South Africa: Millions mark Nelson Mandela Day

Cape Town, South Africa (PANA) – Millions of people around the world on Friday marked the Nelson Mandela Day, according to a PANA report here.

It was the first time the annual event was held since the global statesman died in December.

The United Nations in November 2009 officially declared the icon's birthday on 18 July as Nelson Mandela International Day.

Over the years, the annual event has encouraged ordinary people to undertake acts of kindness and generosity for others.

The 67 minutes, which people are encouraged to use to do good for humanity, symbolises the 67 years of the Mandela’s courageous and selfless service to Africa and the rest of the world.

Mandela’s close friend, Archbishop Desmond Tutu, on Friday told an audience in Cape Town that God is saluting Mandela for the role he played in unifying South Africa.

“And it’s not only in South Africa that people are celebrating. It's all over the world. And there is peace in places that know war," Tutu said.
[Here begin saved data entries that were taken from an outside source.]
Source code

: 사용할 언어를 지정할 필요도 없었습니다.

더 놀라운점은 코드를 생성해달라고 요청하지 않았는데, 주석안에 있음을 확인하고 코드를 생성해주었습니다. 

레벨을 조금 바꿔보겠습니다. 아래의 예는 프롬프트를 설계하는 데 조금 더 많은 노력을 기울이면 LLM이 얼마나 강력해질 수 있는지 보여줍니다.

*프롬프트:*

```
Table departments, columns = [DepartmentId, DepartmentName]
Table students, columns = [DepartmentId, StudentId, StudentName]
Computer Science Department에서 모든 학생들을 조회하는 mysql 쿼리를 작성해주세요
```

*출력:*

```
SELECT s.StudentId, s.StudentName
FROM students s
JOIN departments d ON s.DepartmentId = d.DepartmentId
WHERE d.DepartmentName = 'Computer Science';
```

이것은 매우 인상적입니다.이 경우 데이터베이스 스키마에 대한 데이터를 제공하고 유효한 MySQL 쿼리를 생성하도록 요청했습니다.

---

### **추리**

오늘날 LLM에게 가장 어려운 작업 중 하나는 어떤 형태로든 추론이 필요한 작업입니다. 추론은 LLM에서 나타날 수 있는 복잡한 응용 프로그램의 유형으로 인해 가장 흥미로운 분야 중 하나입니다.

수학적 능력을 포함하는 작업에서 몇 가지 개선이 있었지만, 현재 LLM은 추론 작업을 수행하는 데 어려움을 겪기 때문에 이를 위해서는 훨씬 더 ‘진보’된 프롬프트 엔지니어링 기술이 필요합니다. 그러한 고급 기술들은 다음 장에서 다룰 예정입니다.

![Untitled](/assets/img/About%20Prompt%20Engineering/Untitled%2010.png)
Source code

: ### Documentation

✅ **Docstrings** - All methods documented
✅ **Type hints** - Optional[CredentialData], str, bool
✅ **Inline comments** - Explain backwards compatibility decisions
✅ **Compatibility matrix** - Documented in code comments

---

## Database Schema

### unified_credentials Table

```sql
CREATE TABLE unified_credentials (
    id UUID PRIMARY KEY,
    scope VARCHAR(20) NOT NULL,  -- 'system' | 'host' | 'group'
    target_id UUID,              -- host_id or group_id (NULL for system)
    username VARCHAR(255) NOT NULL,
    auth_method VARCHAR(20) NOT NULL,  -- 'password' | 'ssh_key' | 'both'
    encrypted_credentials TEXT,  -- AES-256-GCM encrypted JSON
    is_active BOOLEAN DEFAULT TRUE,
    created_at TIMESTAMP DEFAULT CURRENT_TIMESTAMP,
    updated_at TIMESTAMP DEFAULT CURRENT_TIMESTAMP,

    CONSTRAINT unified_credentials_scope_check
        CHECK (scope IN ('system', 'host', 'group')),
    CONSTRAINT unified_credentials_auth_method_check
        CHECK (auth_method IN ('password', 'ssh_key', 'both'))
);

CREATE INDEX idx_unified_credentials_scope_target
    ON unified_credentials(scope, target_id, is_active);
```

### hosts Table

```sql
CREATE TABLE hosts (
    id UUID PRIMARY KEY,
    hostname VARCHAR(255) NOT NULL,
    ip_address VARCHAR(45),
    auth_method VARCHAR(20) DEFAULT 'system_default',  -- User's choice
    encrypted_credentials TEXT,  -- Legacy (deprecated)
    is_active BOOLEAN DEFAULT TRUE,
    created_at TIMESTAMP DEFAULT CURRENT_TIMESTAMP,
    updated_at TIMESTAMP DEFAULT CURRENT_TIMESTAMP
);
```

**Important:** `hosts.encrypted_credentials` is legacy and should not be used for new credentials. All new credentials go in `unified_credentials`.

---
In his comments, President Jacob Zuma urged South Africans to take part in an "Operation Clean Up for Mandela" campaign. He urged both the public and private sectors to reflect on how they disposed of waste, and for municipalities to discuss ways of improving refuse removal services in under-serviced communities.

Google marked the occasion with an interactive Doodle. Starting with an illustration of the world icon, visitors to the site can click through a number of his most well-known quotes, coupled with illustrations depicting stages of his “Long Walk to Freedom”.

The Public Servants Association of South Africa (PSA), a trade union representing more than 226,000 public-sector employees, through its various Provincial Offices, donated school jerseys and food around the country.

In Johannesburg, the Gauteng Department of Education (GDE) accepted a handover of various books on Mandela from primary school children from the Roedean and Saheti schools.

Addressing the media at the hand-over, veteran struggle lawyer George Bizos who represented Mandela at the Rivonia Treason Trial, stressed the importance of education and the role books play in igniting the imagination.

The 249 MPs aligned to South Africa's ruling African National Congress will this weekend undertake various activities linked to their constituencies and ANC branches all over the country.

The activities include cleaning and repair operations at places like hospitals, clinics, informal settlements, schools, old age homes and houses of the infirm and distribution of food parcels to the less fortunate.

Meanwhile, a group of South African entrepreneurs marked the occasion by climbing to the top of Mount Kilamanjaro in Tanzania on Friday. Their “Make every day a Mandela Day” expedition is raising funds for 20 beneficiary schools from four African countries.

Team leaders Richard Mabaso and Sibusiso Vilane, the first black African to conquer the three poles (Everest and the North and South Pole), drove from South Africa through Botswana, Zambia and Tanzania which are all democracies pivotal to shaping South Africa's freedom.

Mabaso said the trip emulates Mandela's long walk to freedom – the steady and determined overcoming of obstacles and reaching your goal. He said he strongly believes in Mandela's immortal words, “After climbing a great hill, one only finds that there are many more hills to climb.”